Lowered sentencing can lead to overcrowded jails - Fox 28: South Bend, Elkhart IN News, Weather, Sports

Lowered sentencing can lead to overcrowded jails

 A change in state laws may lead to overcrowded local jails.  St. Joe County Sheriff Mike Grzegorek is among those worried about that.

Before the State of Indiana redefined the classes of felonies and their penalties, inmates would serve their sentences at any Department of Corrections facility. Now, Class 5, Class 6 felons and below would serve their time in the county jail. This means the 830 beds at the St. Joe County Jail could fill up quickly.

"We don't know how many there's going to be," says Grzegorek. He says the number of inmates that will have to stay at the jail is unpredictable, and when it comes to housing more criminals, Grzegorek asks, "Where's the money coming from to pay for that?"
Grzegorek says the county pays for housing, food, and medical costs for about 600-inmates right now. But if the jail gets more and more inmates, Grzegorek says he doesn't know how much more money the county will have to shell out.... before the state steps in. "That's probably why the state hasn't said what they're going to do at this point because it's really unknown for everyone," he says.

Grzegorek says last year the county spent over 2-million dollars on medical expenses alone for prisoners. But it's not only the cost of housing more inmates. It's a complicated equation the prison will have to deal with on a daily basis. "We have to make sure people with conflicts aren't placed together. We can't have rivaling gang members next to one another.
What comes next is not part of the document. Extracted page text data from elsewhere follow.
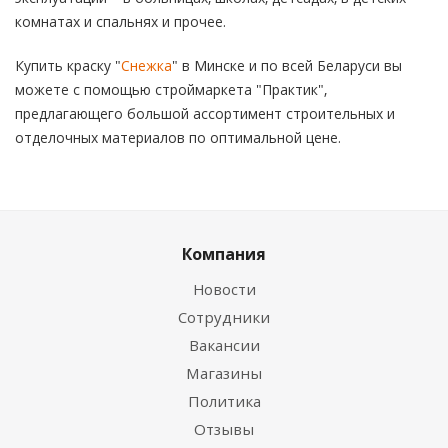
комнатах и спальнях и прочее.
Купить краску "
Снежка
" в Минске и по всей Беларуси вы
можете с помощью строймаркета "Практик",
предлагающего большой ассортимент строительных и
отделочных материалов по оптимальной цене.
Компания
Новости
Сотрудники
Вакансии
Магазины
Политика
Отзывы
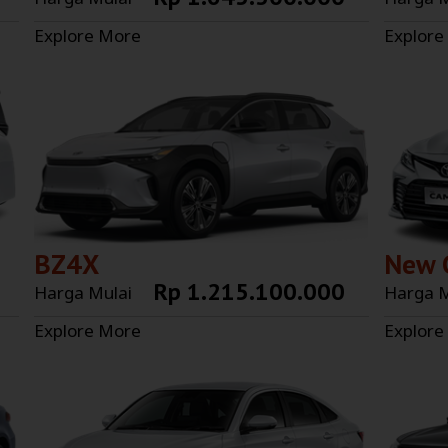
Explore More
Explore
BZ4X
New 
Rp 1.215.100.000
Harga Mulai
Harga M
Explore More
Explore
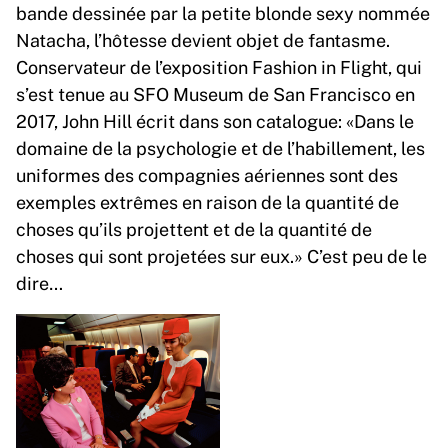
bande dessinée par la petite blonde sexy nommée
Natacha, l’hôtesse devient objet de fantasme.
Conservateur de l’exposition Fashion in Flight, qui
s’est tenue au SFO Museum de San Francisco en
2017, John Hill écrit dans son catalogue: «Dans le
domaine de la psychologie et de l’habillement, les
uniformes des compagnies aériennes sont des
exemples extrêmes en raison de la quantité de
choses qu’ils projettent et de la quantité de
choses qui sont projetées sur eux.» C’est peu de le
dire…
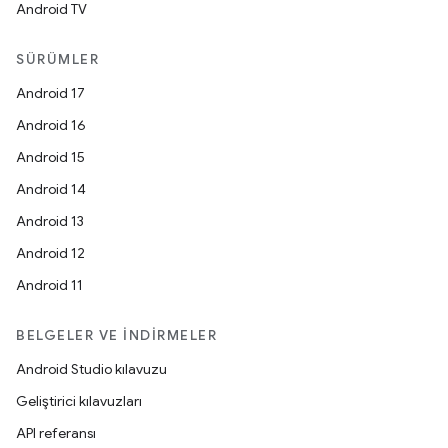
Android TV
SÜRÜMLER
Android 17
Android 16
Android 15
Android 14
Android 13
Android 12
Android 11
BELGELER VE İNDIRMELER
Android Studio kılavuzu
Geliştirici kılavuzları
API referansı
We can't have witnesses in the same trial or co-defendants in the same place," says Police legal advisor Eric Tamashsky. He says they have to balance where inmates can be placed behind prison walls.
He says they also have to keep the levels of felonies separate -- murderers can't be in the same cell as someone who committed check fraud. "It would be impossible to have the storm that would have to arise able to arise to be able to fill every bed and not have the classification conflicts that are so prevalent," says Tamashsky.

Sheriff Grzegorek says he is keeping the St. Joe County commissioners updated on expenses. He says the jail won't see the FULL effects of the redefined felony laws till probably a year from now.